[Document layout analysis data]

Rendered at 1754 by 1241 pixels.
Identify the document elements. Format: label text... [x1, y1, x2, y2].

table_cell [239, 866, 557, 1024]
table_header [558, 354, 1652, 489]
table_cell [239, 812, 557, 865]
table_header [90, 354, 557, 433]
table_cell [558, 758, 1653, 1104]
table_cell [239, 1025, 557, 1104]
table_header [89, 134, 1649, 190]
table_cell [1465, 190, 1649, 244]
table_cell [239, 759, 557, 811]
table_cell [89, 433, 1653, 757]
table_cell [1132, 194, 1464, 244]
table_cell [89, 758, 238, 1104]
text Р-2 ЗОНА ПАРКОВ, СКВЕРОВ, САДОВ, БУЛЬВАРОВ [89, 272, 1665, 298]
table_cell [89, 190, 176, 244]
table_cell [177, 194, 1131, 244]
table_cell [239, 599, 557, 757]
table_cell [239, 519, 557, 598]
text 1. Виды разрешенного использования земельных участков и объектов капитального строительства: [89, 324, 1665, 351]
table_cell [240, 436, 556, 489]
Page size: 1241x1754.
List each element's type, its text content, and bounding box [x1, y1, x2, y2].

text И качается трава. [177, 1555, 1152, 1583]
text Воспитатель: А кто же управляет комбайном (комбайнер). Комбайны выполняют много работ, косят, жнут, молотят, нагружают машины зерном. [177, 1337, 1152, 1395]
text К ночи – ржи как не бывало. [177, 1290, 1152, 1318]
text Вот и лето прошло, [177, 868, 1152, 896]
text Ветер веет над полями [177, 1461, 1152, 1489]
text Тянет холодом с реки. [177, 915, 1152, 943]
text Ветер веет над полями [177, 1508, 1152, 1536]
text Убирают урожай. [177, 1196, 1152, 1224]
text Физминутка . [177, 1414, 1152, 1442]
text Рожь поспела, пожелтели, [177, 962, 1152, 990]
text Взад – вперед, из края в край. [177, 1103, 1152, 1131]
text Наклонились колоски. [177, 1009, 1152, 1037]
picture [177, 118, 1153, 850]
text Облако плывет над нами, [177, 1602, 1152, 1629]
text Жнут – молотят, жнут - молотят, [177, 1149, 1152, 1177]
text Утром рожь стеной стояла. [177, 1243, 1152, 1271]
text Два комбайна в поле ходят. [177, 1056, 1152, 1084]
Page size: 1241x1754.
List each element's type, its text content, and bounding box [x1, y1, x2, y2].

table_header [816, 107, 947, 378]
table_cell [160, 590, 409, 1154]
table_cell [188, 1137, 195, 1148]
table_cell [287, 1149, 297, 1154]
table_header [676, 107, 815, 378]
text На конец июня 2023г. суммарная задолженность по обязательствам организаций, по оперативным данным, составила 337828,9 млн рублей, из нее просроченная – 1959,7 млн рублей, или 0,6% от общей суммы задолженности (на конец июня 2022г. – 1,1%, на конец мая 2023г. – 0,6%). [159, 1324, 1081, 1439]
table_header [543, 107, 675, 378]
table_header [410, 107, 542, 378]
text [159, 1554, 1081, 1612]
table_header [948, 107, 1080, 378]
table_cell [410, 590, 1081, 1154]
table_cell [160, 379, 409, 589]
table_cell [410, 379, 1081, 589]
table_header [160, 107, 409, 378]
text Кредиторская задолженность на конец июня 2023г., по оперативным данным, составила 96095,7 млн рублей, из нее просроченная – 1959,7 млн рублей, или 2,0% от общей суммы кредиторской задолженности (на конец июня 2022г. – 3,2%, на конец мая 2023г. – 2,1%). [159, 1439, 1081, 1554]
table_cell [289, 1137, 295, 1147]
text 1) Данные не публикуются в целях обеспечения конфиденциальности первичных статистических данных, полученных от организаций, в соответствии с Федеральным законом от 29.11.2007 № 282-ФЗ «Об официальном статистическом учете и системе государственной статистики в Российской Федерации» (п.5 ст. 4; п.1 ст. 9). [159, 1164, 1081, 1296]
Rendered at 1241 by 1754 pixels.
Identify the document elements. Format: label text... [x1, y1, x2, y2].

**REQUEST**
All lines from the one with "Rendered at 1241 by 1754 pixels." through the end of the data must be repeated exactly, and nothing else may be repeated.

**YOUR RESPONSE**
Rendered at 1241 by 1754 pixels.
Identify the document elements. Format: label text... [x1, y1, x2, y2].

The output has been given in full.